In 2010, Meyers finally achieved the goal she made for herself at age nine: She made the 2010 U.S. Bobsled Team. Erin Pac and Meyers would be one of three teams representing the U.S. in Vancouver.

But Pac and Meyers didn’t get to see much of the Games. Instead, they practiced and stayed focus with one thing on their mind — bringing home a medal.

“We were in our own little world,” Pac said. “We were determined. Bobsled was one of the last sports, so we spent most of the time just shut away from the village and other competitors. Even after our race, we only had maybe a day to actually go out and enjoy it.”

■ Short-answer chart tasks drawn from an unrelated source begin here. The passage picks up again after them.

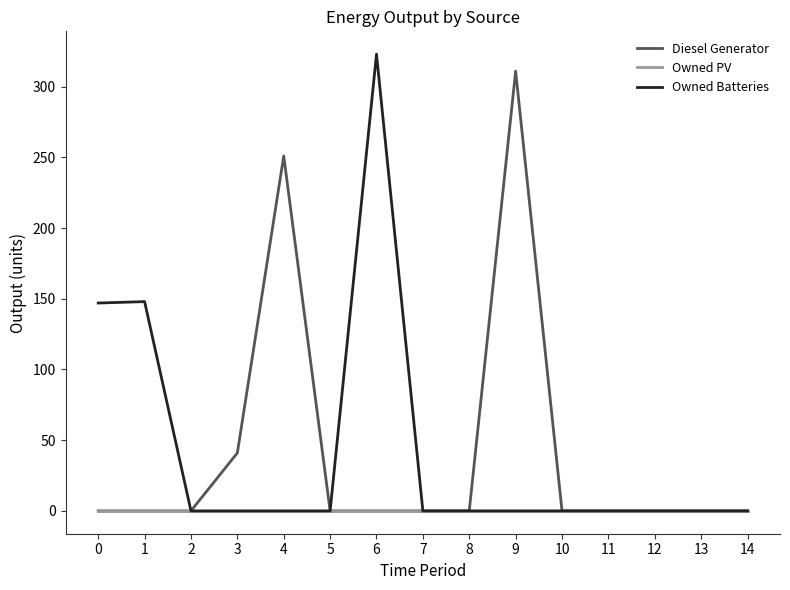

Between 4 and 13, which series saw the biggest shift?

Diesel Generator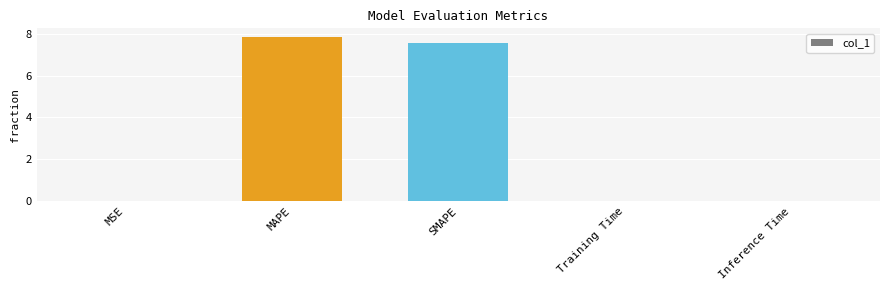

At which category does the chart reach its peak across all series?

MAPE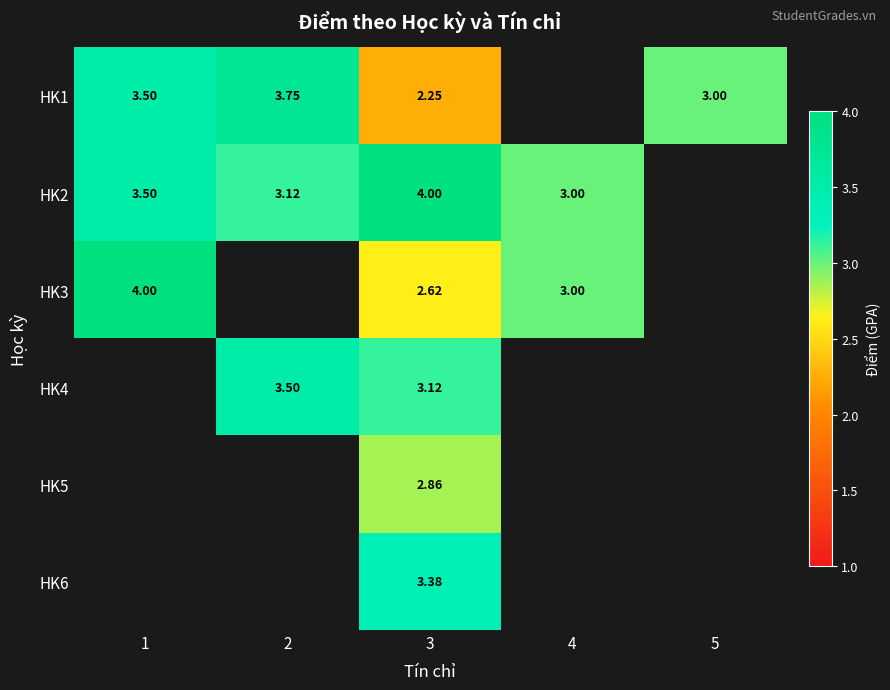

List the labels in order of HK1 value, smallest first.

3, 5, 1, 2, 4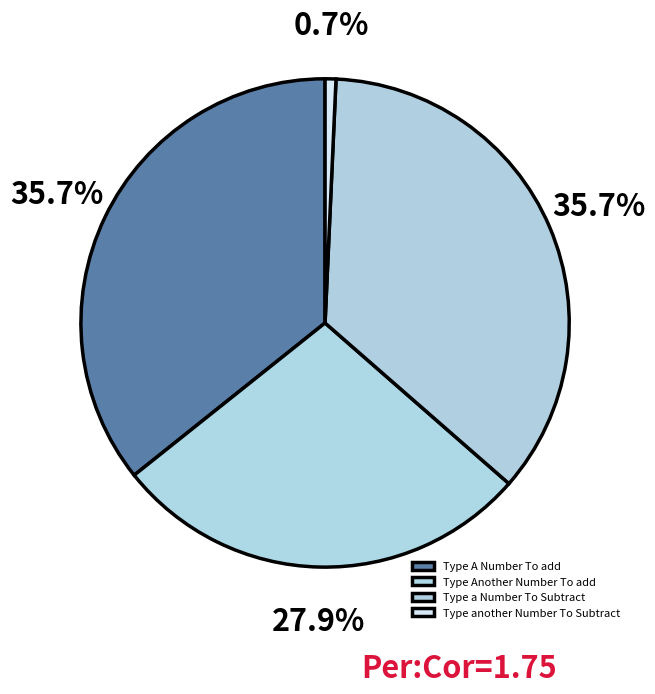

The Type a Number To Subtract slice represents 46% of the pie. True or false?

False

The hard work paid off when the team returned to the States with a bronze medal.

“I saw our time before Elana did as we came down the track and knew that we had placed,” Pac said. “I was already celebrating before we had fully stopped. It really is something that bonds two people. Working so hard together to reach something so huge. I couldn’t have asked for a better teammate. Elana is a great competitor, and she deserves everything she gets.”

Once the team returned home, Meyers shifted gears and started training to be a driver. Already an accomplished brakeman, she wanted to keep competing in bobsled, and drivers have more of a shelf life than brakemen.

“It’s a lot of pressure to be in so much control, and the level of trust the brakeman has to put in me is something I’ve learned to deal with,” Meyers said. “If I make it to the Olympics, millions of people will be watching me. Before I had three seconds of air time pushing the sled at the beginning. Now all the eyes are on me all the way down the track. The pressure is unreal this time around.”